### Brief
Repeat the data exactly, please; no pictures belong in the copy.

[Stored data]
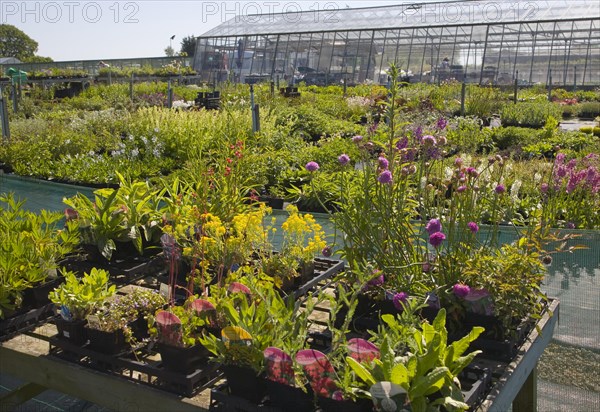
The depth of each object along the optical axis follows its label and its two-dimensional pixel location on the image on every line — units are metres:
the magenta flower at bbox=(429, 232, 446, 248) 2.24
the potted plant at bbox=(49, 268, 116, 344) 2.34
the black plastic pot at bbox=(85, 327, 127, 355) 2.26
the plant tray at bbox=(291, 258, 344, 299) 2.84
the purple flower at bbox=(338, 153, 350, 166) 2.58
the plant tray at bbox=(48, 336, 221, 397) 2.07
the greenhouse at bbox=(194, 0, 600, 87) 22.17
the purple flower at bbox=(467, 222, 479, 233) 2.38
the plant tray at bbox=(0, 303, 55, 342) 2.55
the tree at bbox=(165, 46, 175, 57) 66.81
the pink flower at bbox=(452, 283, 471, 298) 2.28
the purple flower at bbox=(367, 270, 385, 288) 2.51
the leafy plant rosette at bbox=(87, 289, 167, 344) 2.30
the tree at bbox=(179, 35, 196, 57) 53.47
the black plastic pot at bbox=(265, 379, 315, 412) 1.86
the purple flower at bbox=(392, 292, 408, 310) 2.34
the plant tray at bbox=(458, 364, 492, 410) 1.89
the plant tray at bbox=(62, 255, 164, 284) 3.13
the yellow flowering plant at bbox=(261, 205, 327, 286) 2.87
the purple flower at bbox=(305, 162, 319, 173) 2.68
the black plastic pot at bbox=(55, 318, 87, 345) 2.33
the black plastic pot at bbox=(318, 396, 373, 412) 1.77
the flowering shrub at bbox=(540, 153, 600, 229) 4.75
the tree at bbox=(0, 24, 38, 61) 60.78
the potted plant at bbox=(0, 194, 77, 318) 2.61
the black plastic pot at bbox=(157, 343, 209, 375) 2.08
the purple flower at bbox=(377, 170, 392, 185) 2.37
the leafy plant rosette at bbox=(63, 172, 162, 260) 3.22
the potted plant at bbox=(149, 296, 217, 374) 2.09
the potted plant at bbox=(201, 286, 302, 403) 1.95
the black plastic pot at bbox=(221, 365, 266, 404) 1.94
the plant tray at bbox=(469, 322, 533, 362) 2.26
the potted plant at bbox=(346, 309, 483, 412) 1.72
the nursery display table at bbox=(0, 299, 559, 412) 2.05
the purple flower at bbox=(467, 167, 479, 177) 2.46
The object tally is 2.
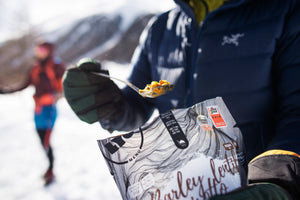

### Output for this task
The depth of each object along the optical axis follows its label and its two-dimensional pixel location on the image on every line — units are metres:
the magenta flower at bbox=(429, 232, 446, 248) 2.24
the potted plant at bbox=(49, 268, 116, 344) 2.34
the black plastic pot at bbox=(85, 327, 127, 355) 2.26
the plant tray at bbox=(291, 258, 344, 299) 2.84
the purple flower at bbox=(338, 153, 350, 166) 2.58
the plant tray at bbox=(48, 336, 221, 397) 2.07
the greenhouse at bbox=(194, 0, 600, 87) 22.17
the purple flower at bbox=(467, 222, 479, 233) 2.38
the plant tray at bbox=(0, 303, 55, 342) 2.55
the tree at bbox=(165, 46, 175, 57) 66.81
the pink flower at bbox=(452, 283, 471, 298) 2.28
the purple flower at bbox=(367, 270, 385, 288) 2.51
the leafy plant rosette at bbox=(87, 289, 167, 344) 2.30
the tree at bbox=(179, 35, 196, 57) 53.47
the black plastic pot at bbox=(265, 379, 315, 412) 1.86
the purple flower at bbox=(392, 292, 408, 310) 2.34
the plant tray at bbox=(458, 364, 492, 410) 1.89
the plant tray at bbox=(62, 255, 164, 284) 3.13
the yellow flowering plant at bbox=(261, 205, 327, 286) 2.87
the purple flower at bbox=(305, 162, 319, 173) 2.68
the black plastic pot at bbox=(55, 318, 87, 345) 2.33
the black plastic pot at bbox=(318, 396, 373, 412) 1.77
the flowering shrub at bbox=(540, 153, 600, 229) 4.75
the tree at bbox=(0, 24, 38, 61) 60.78
the potted plant at bbox=(0, 194, 77, 318) 2.61
the black plastic pot at bbox=(157, 343, 209, 375) 2.08
the purple flower at bbox=(377, 170, 392, 185) 2.37
the leafy plant rosette at bbox=(63, 172, 162, 260) 3.22
the potted plant at bbox=(149, 296, 217, 374) 2.09
the potted plant at bbox=(201, 286, 302, 403) 1.95
the black plastic pot at bbox=(221, 365, 266, 404) 1.94
the plant tray at bbox=(469, 322, 533, 362) 2.26
the potted plant at bbox=(346, 309, 483, 412) 1.72
the nursery display table at bbox=(0, 299, 559, 412) 2.05
the purple flower at bbox=(467, 167, 479, 177) 2.46
The object tally is 2.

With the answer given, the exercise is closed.